Anche quello sullo smaltimento in discarica, tuttavia, è un dato a due facce, visto che alla contrazione dei conferimenti potrebbe aver contribuito in maniera sensibile anche il crollo della produzione di rifiuti contenenti amianto. Che non hanno destinazione alternativa alla discarica e che nel 2022 sono diminuiti del 28,3%, scendendo a 243mila tonnellate. Una flessione che, riporta ISPRA, conferma l’assenza di “un’attività sistematica di decontaminazione delle infrastrutture presenti sul territorio, da cui dovrebbe derivare una progressiva crescita della produzione di questi rifiuti”. Resta in chiaroscuro anche la filiera dei veicoli a fine vita, che con l’86% di riciclo dei materiali e riutilizzo delle componenti di ricambio supera il target europeo dell’85% ma resta lontana di quasi dieci punti dall’obiettivo del 95% di recupero complessivo obbligatorio dal 2015 a causa “dell’assenza di trattamenti di recupero energetico”. In calo i fanghi da depurazione delle acque reflue urbane, quasi 3,2 milioni di tonnellate con una contrazione di poco superiore alle 40mila tonnellate (-1,3%). Nonostante l’elevato potenziale in termini di materia ed energia, il 54,2% dei fanghi gestiti è stato avviato a smaltimento, piuttosto che a operazioni di recupero.
Un contributo sostanziale alle performance di riciclo arriva dal settore dei rifiuti da costruzione e demolizione. Dei 76,4 milioni di tonnellate di rifiuti speciali avviati a operazioni di recupero di sostanze inorganiche, ben 66,8 erano costituiti da rifiuti da costruzione e demolizione, riciclati per Il 79,8%, ampiamente al di sopra dell’obiettivo del 70% fissato dalla normativa europea al 2020. L’impiego dei materiali generati dal riciclo, chiarisce tuttavia ISPRA, “riguarda prevalentemente la produzione di rilevati e sottofondi stradali, bisogna quindi nobilitare gli utilizzi con una riconversione in nuovi prodotti”. Con questo obiettivo il Ministero dell’Ambiente si prepara a licenziare la nuova versione del decreto end of waste, firmato e pronto alla pubblicazione in Gazzetta Ufficiale.
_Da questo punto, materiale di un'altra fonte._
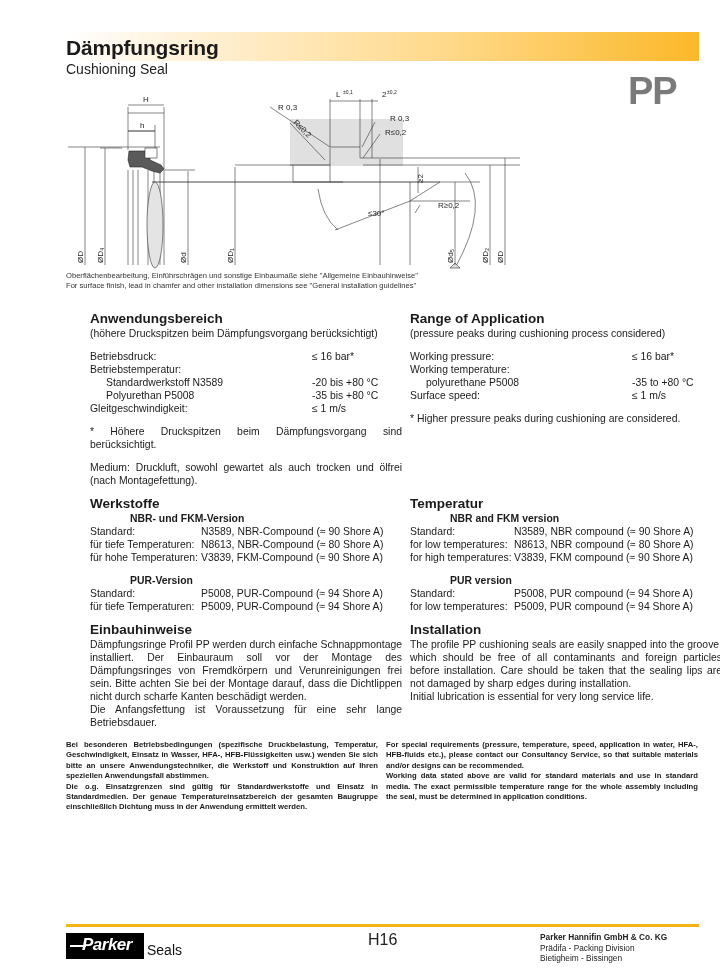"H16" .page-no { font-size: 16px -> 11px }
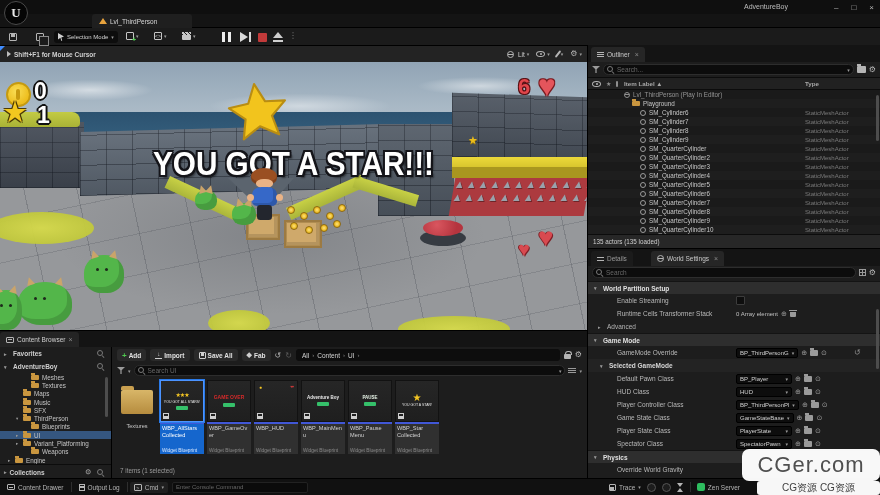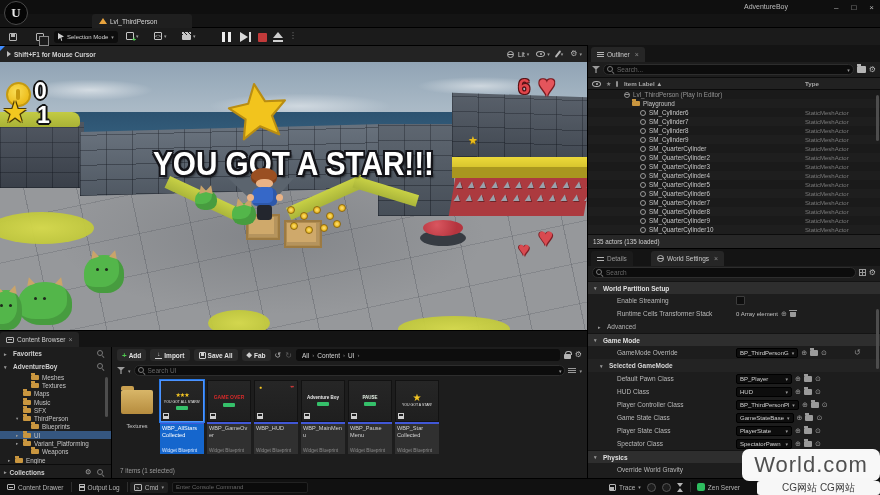"World.com" div.wm1 { text: World.com -> CGer.com }
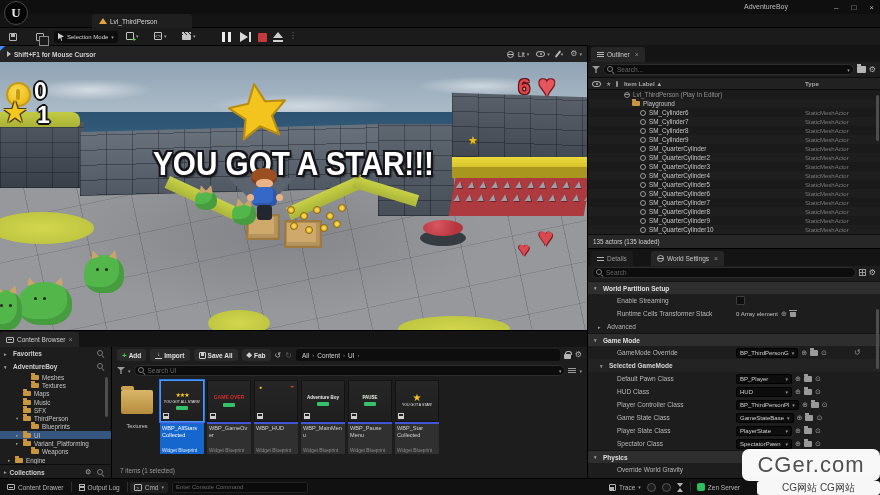"CG网站 CG网站" div.wm2 { text: CG网站 CG网站 -> CG资源 CG资源 }
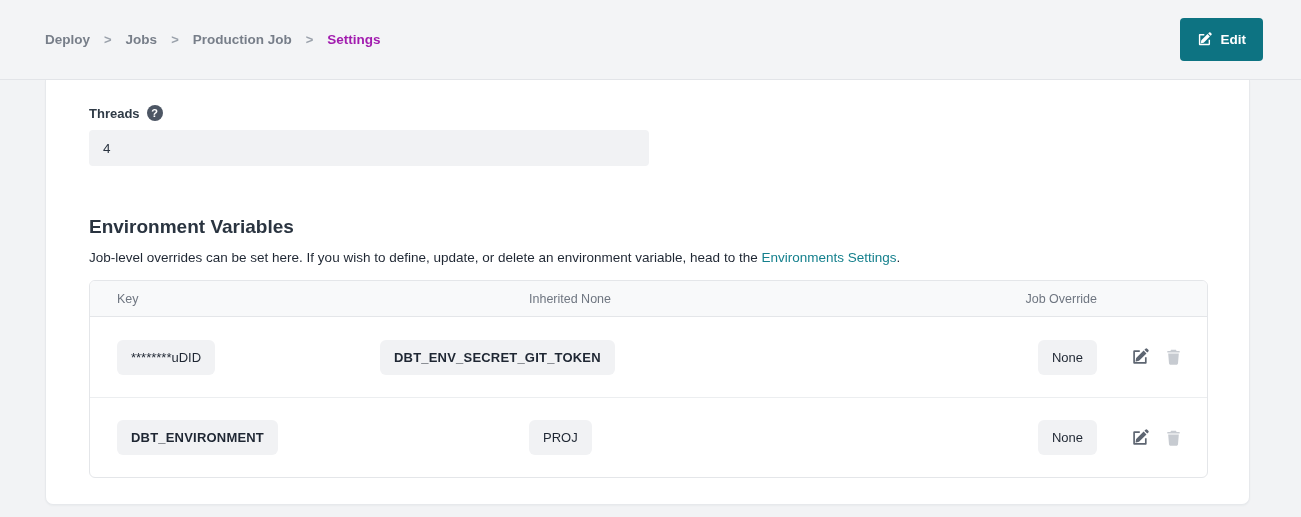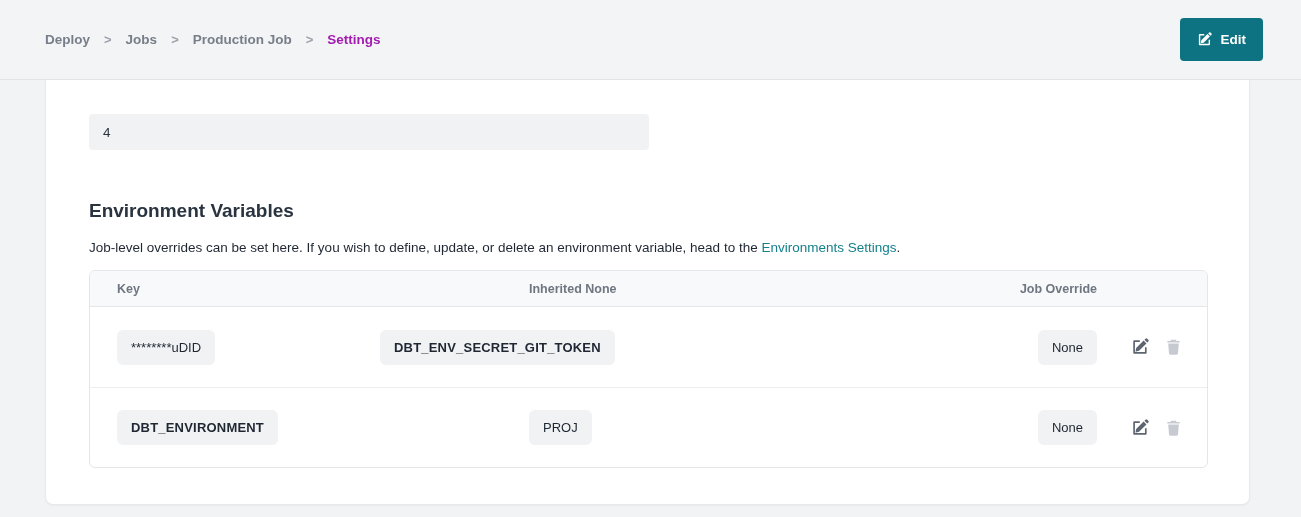"Threads" div.field-label-row { html: none -> <div> <span>Threads</span> <span>?</span> </div> }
Anche qui però non mancano i chiaroscuri. Perché se da un lato la nuova disciplina, una volta in vigore, sostituirà la prima – e duramente contestata – versione del regolamento, anche nella ‘edizione’ aggiornata del decreto, secondo l’associazione ANPAR, permangono una serie di criticità che rischiano, tra l’altro, di compromettere proprio l’impiego dei riciclati nella realizzazione di opere di riempimento. Impiego che, per quanto poco ‘nobile’, assorbe oggi una quota rilevante degli oltre 60 milioni di tonnellate di materiali inerti riciclati immessi sul mercato.